Posted by: Yash | October 23, 2008 6:58 AM
Dear Balaji,
Excellent and concise post on the bail out plan. Though I prefer free market capitalism philosophy with self regulating markets, in the current context where there is a severe crunch on credit due to the locked in toxic assets of Banks, short term stimulus by US treasury to infuse funds into the banks would help avoid the credit freeze.
Posted by: Debasis Patnaik | October 29, 2008 8:48 PM
Well! We can keep discussing about the options and action taken but I am still searching for one answer. Lehman CEO helped me when he put it on record during his testimony with Congress,"until the day they put me in the ground, I will wonder why AIG was rescued and Lehman not."

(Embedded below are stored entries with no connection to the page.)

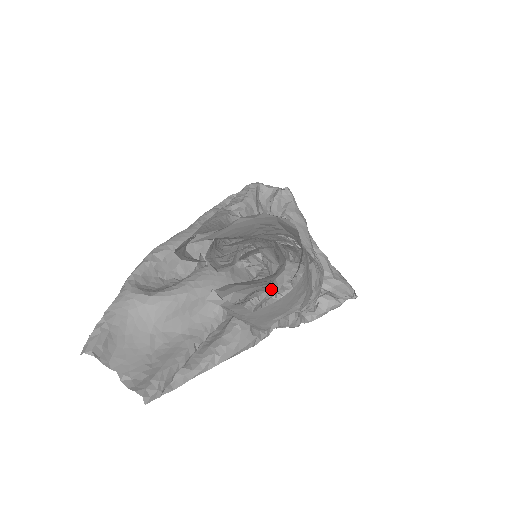
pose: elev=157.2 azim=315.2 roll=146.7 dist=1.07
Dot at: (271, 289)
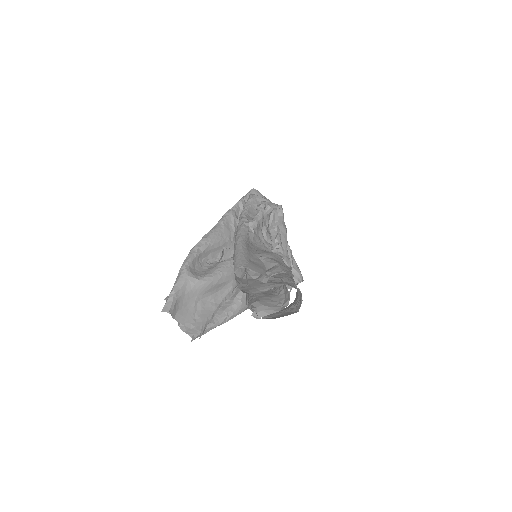
Dot at: occluded
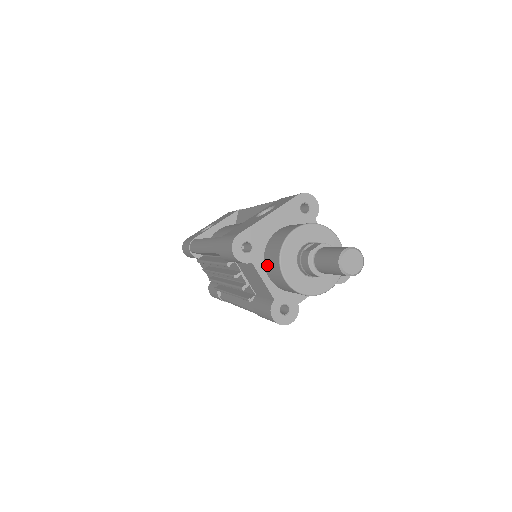
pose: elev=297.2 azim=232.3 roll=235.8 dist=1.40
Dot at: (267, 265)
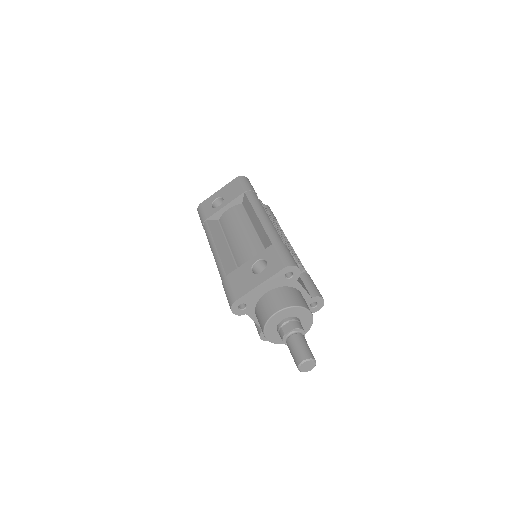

It was very clear that free market created this mess but it was no way able to solve it on its own. So, what are the options left? All the SWFs and PE Funds kept a surprising distance from putting money in US Banks. It has to be government. And I feel UK led the way here. Mr. Gordon's approach was more sensible than what Mr. Bush administration had suggested. If taxpayer's money is on line, the government (protector of Taxpayer's Money) has to take control of the organizations otherwise who knows what these wise men will do next?
How can you assume that price of an asset keeps rising indefinitely and keep betting on it. If a market can't understand it, then it raises serious questions on the wisdom of the market.